• _Work instruction_
Each record, word for word and stripped of pictures, is what the answer should contain.

[Records drawn from a dataset]
·····
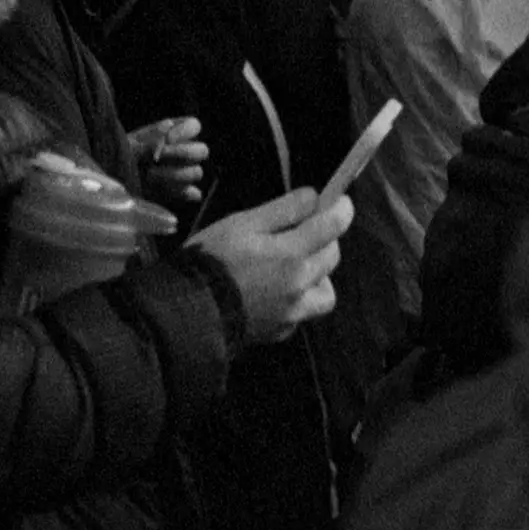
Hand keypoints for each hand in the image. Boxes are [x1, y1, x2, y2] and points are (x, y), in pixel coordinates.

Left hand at [129, 116, 207, 207]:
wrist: (113, 177)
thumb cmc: (122, 155)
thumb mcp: (129, 145)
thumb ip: (148, 139)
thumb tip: (167, 127)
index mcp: (175, 132)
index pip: (195, 126)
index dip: (185, 131)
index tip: (167, 140)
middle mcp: (185, 151)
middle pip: (202, 151)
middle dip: (182, 154)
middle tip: (158, 158)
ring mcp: (184, 172)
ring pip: (197, 172)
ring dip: (176, 174)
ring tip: (150, 175)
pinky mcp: (180, 191)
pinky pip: (192, 193)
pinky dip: (181, 192)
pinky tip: (162, 189)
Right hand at [198, 187, 352, 344]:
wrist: (187, 313)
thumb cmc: (211, 260)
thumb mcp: (242, 223)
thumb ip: (283, 209)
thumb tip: (313, 198)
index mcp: (292, 254)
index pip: (333, 226)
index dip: (341, 209)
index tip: (339, 201)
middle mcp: (300, 285)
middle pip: (332, 257)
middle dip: (326, 240)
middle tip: (305, 232)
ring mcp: (292, 313)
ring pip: (326, 292)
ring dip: (319, 276)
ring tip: (294, 267)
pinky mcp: (280, 332)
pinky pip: (302, 313)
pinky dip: (297, 300)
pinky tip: (274, 292)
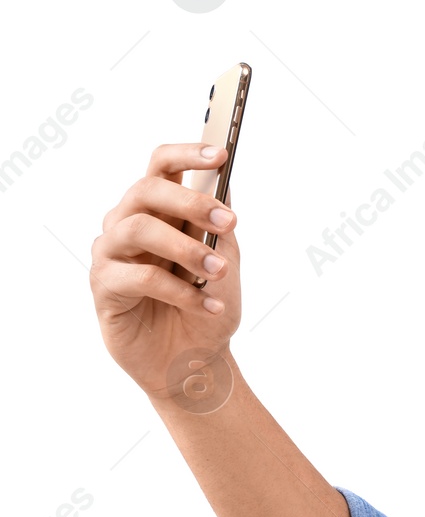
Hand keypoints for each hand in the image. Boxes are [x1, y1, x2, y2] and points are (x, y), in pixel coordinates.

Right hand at [90, 143, 241, 399]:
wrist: (194, 364)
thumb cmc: (205, 310)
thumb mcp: (225, 267)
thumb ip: (220, 232)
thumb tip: (225, 189)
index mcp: (157, 213)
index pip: (161, 168)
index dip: (186, 154)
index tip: (220, 152)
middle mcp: (128, 225)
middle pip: (146, 191)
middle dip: (191, 202)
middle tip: (228, 222)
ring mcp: (112, 255)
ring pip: (138, 229)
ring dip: (185, 248)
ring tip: (218, 271)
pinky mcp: (104, 288)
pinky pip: (139, 277)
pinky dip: (180, 291)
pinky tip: (208, 304)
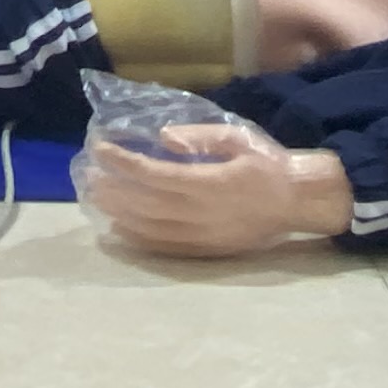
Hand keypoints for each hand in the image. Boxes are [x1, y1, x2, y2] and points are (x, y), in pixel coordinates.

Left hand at [76, 120, 351, 256]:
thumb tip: (164, 139)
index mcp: (213, 182)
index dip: (125, 163)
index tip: (101, 149)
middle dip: (114, 190)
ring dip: (120, 214)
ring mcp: (205, 236)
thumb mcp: (240, 137)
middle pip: (148, 205)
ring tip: (96, 199)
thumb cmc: (269, 163)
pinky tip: (120, 227)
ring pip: (153, 229)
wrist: (299, 202)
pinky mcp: (208, 251)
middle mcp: (205, 213)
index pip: (157, 174)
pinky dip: (140, 238)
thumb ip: (202, 137)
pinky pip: (167, 247)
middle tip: (88, 176)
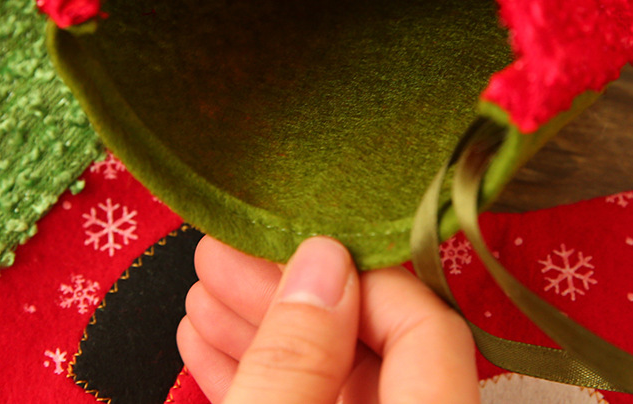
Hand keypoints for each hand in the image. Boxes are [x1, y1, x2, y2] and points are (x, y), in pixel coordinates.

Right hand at [178, 235, 479, 403]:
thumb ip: (296, 361)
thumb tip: (321, 260)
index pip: (428, 329)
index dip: (359, 277)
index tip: (290, 249)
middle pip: (375, 347)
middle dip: (290, 299)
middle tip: (222, 260)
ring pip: (337, 380)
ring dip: (267, 338)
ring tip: (204, 300)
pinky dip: (266, 384)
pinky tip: (211, 347)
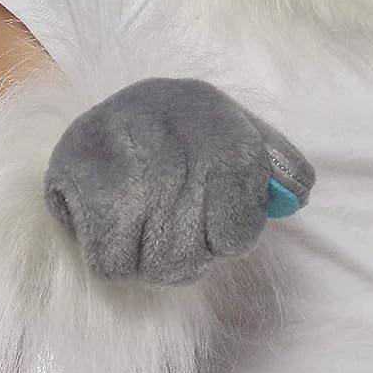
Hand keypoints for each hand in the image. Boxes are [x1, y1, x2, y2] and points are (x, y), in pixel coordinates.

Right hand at [45, 78, 314, 284]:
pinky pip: (109, 262)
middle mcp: (174, 134)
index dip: (228, 239)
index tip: (218, 222)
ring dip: (150, 258)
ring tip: (147, 222)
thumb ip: (280, 167)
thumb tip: (297, 194)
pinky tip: (117, 225)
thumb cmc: (193, 134)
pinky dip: (115, 257)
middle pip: (190, 257)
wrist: (119, 107)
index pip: (238, 231)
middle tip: (175, 226)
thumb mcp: (246, 138)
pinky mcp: (75, 169)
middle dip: (187, 254)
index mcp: (223, 126)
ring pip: (152, 264)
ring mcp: (122, 154)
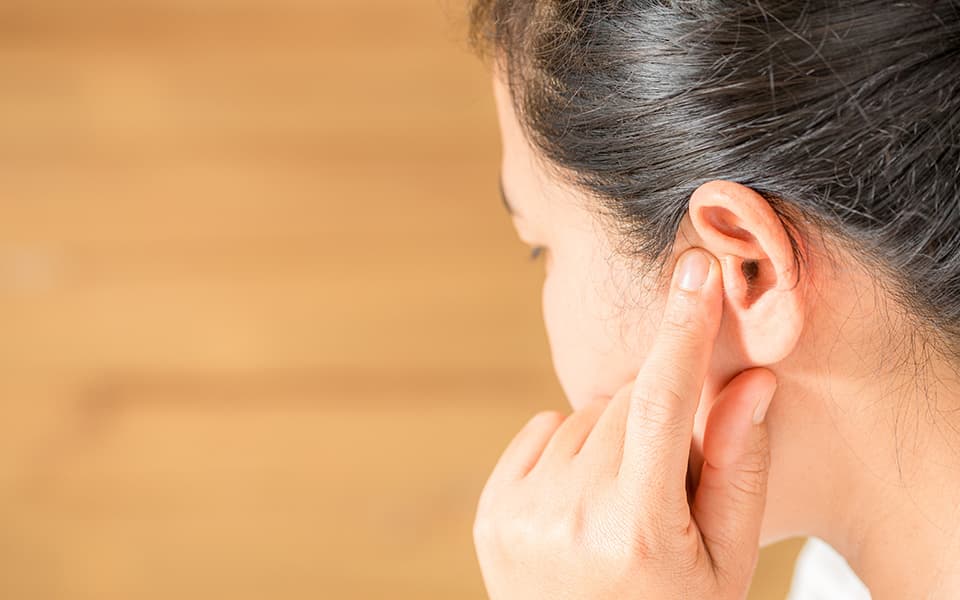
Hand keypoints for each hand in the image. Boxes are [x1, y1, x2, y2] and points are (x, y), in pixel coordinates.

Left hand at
·····
• _Output below_
Hand keypoints for each hand in the image. Boxes are [x1, y1, x2, y2] and points are (x, y), in pixel coordinates.

Left hand at [129, 116, 207, 207]:
wrist: (113, 177)
thumb cmc: (122, 155)
thumb mcp: (129, 145)
thumb ip: (148, 139)
thumb tip: (167, 127)
index mcp: (175, 132)
index pip: (195, 126)
index dip: (185, 131)
index tip: (167, 140)
middle mcp: (185, 151)
middle pip: (202, 151)
middle dip: (182, 154)
middle tip: (158, 158)
ring mcp: (184, 172)
ring pip: (197, 172)
ring dip: (176, 174)
ring tip: (150, 175)
pinky mcp: (180, 191)
pinky pip: (192, 193)
pinky dip: (181, 192)
pinky tip: (162, 189)
Right hand at [198, 187, 352, 344]:
wrist: (187, 313)
thumb cmc: (211, 260)
thumb mcp: (242, 223)
thumb ip: (283, 209)
thumb tip: (313, 198)
index mcp: (292, 254)
index pip: (333, 226)
index dip: (341, 209)
index tip: (339, 201)
middle mcp: (300, 285)
middle pip: (332, 257)
middle dip: (326, 240)
middle tip: (305, 232)
ring mcp: (292, 313)
ring pip: (326, 292)
ring dip: (319, 276)
ring tip: (294, 267)
pinky mcp: (280, 332)
pinky pip: (302, 313)
pinky dip: (297, 300)
pinky tip: (274, 292)
Hand keypoints for each hand in the image. Boxes are [x1, y1, x2, y2] and points are (x, y), in pixel coordinates.

Right hand at [90, 143, 241, 399]:
wrist: (194, 364)
thumb cmc: (205, 310)
thumb mcp: (225, 267)
thumb ip: (220, 232)
thumb tip: (225, 189)
index mcp: (157, 213)
index pip: (161, 168)
index dip: (186, 154)
index tip: (220, 152)
middle mcp: (128, 225)
middle pip: (146, 191)
middle dip: (191, 202)
middle tip: (228, 222)
ring mcp: (112, 255)
ring pip: (138, 229)
ring dip: (185, 248)
ring tip: (218, 271)
pinky mcp: (104, 288)
pinky pip: (139, 277)
pinky dip: (180, 291)
pinky tip: (208, 304)
Hand keypoints for each hand in the image. Boxes are [x1, y1, x2, y2] and points are (x, y), in pixel coordinates.

Left hand at [76, 120, 351, 256]:
thumb tip: (164, 139)
index mcp: (213, 182)
index dip: (125, 163)
index tip: (101, 149)
middle dip: (114, 190)
ring dip: (120, 214)
ring mcp: (205, 236)
thumb mcp: (240, 137)
middle pip: (148, 205)
ring tip: (96, 199)
thumb cmc: (269, 163)
pinky tip: (120, 227)
ring pip: (153, 229)
wrist: (299, 202)
pinky mcp: (208, 251)
middle mcp: (205, 213)
index pip: (157, 174)
pinky dip: (140, 238)
thumb ip: (202, 137)
pinky pip: (167, 247)
middle tip: (88, 176)
Hand keypoints for each hand in the image. Boxes are [x1, y1, x2, y2] and points are (x, y), in pixel coordinates.

Right hand at [178, 235, 479, 403]:
thumb ip: (296, 361)
thumb tip: (321, 260)
index pip: (428, 329)
index dip: (359, 277)
index tip: (290, 249)
middle pip: (375, 347)
middle dip: (290, 299)
middle tip: (222, 260)
ring pip: (337, 380)
ring dip: (267, 338)
ring tip: (204, 300)
pinky dip: (266, 384)
pinky tip: (211, 347)
Hand keypoints for each hand in the image. Boxes are [x1, y1, x2, y2] and points are (x, y), in pixel coordinates.

Right hand at [45, 78, 314, 284]:
pinky pip: (109, 262)
middle mcp: (174, 134)
index dip: (228, 239)
index tip: (218, 222)
ring dip: (150, 258)
ring tip: (147, 222)
thumb ip: (280, 167)
thumb tip: (297, 194)
pinky tip: (117, 225)
thumb cmc: (193, 134)
pinky dip: (115, 257)
middle pip: (190, 257)
wrist: (119, 107)
index pip: (238, 231)
middle tip: (175, 226)
thumb mcp: (246, 138)
pinky mcp: (75, 169)
middle dip: (187, 254)
index mcp: (223, 126)
ring pip: (152, 264)
ring mcp: (122, 154)
Hand keypoints for each hand in the image. Boxes are [x1, y1, x2, y2] and points are (x, y), in pixel coordinates.

Left hand at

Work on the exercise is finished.